Dad wandered into the living room and broke the spell from the story. He stood in his pajamas, sleep heavy in his expression. “What’s going on?” He rubbed his right eye with a fist.

“Nothing, Dad. Sorry, we didn’t mean to wake you a second time.” I looked at Ned. “Me and Ned are just reviewing what we’re going to do tomorrow.”

Dad said to Ned, “Hey, I wanted to talk to you about Beth.”

Ned took a couple of steps closer to Dad. “Is something wrong with her?”

“Maybe it’s nothing, but she seems more skittish than a little girl should be. She spooks real easy.”

“I haven’t noticed anything like that, but then I’m not real used to having a little girl around. You think it’s something important? Should I do something?”

“Like I said, it might be nothing. We’ll just keep an eye on her for now, okay?”

“Sure, you know better than I do, so I’ll defer to your experience. And thanks again, Mr. Johnson, for helping me out with her.”

He waved off the gratitude and came further into the kitchen. He looked at the map book on the table and saw my more recent notations. “That’s our neighborhood. Son, who are you hunting this time? Is it someone we know?”

Ned said, “We’re looking for a girlfriend of a bank robber.” Ned turned to me. “Hey, did your informant come through with a name?”

“No, after you left, Ollie called me back. She only caught a whisper on the street. A big maybe is all she could get for us. She got a possible first name, that’s it, and it’s paper-thin at best. She gave me ‘Bea,’ as in Bea Arthur, like the actress, or bee, like the insect. Don’t know which. Now we have to go door to door to find her, so we can get her real name. It’s a long shot. She might not even be the girlfriend of the Bogart Bandit.”

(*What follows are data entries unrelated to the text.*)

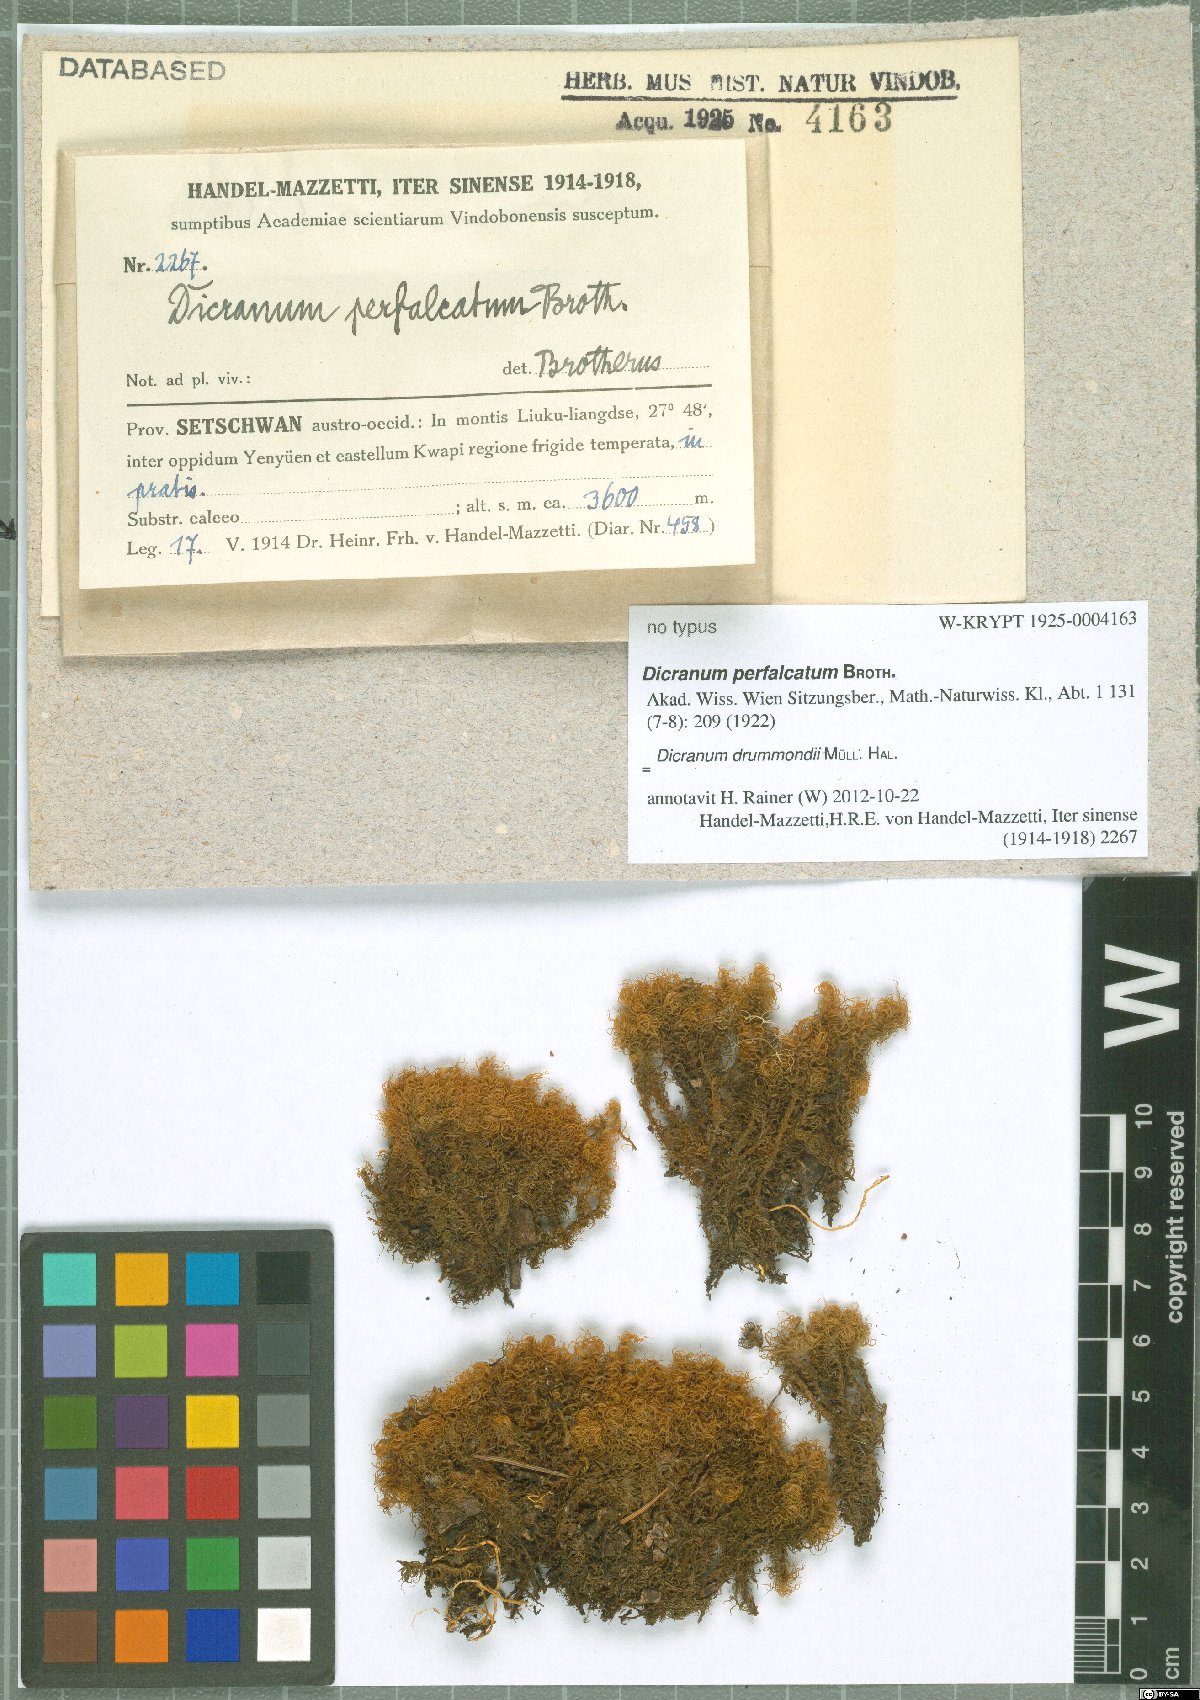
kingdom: Plantae
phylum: Bryophyta
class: Bryopsida
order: Dicranales
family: Dicranaceae
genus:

Dad leaned over and squinted. He put his finger on the map. “Bea lives right there just off of Mona, 1500 block of 115th.”

My mouth sagged open in awe. Dad could do that to me, right out of the blue, step up and make my world just a little easier. He’d been doing that since I was a kid. Way back, I started calling it daddy magic.

“Son of a bitch,” Ned said.

“Watch your language, Ned,” Dad said, “we got children in the house.”

“Sorry.”

“Dad, you really know a Bea who lives in this area?”

“Just said I did, didn’t I? Nice little gal, everyone calls her—”

“Honeybee?” I said.

“That’s right, that’s the one.”

The skin on my back and neck prickled at the confirmation and the abrupt shift in the situation.

Dad said, “But she doesn’t live there anymore. Her mama doesn’t know where she got off to. Ran away with some street gangster. It’s really sad. Her mama thinks she’s pregnant. That’s why she took off, ran away from family and friends who are just tryin’ to help her. Thinks she went somewhere south, maybe Moreno Valley or Hemet. Somewhere like that.”

“Do you know her last name?”

With his knuckles, he knocked on my head. “’Course I do, Son. I’m a mailman, remember? They call her Honeybee Holcomb. Bea Holcomb.”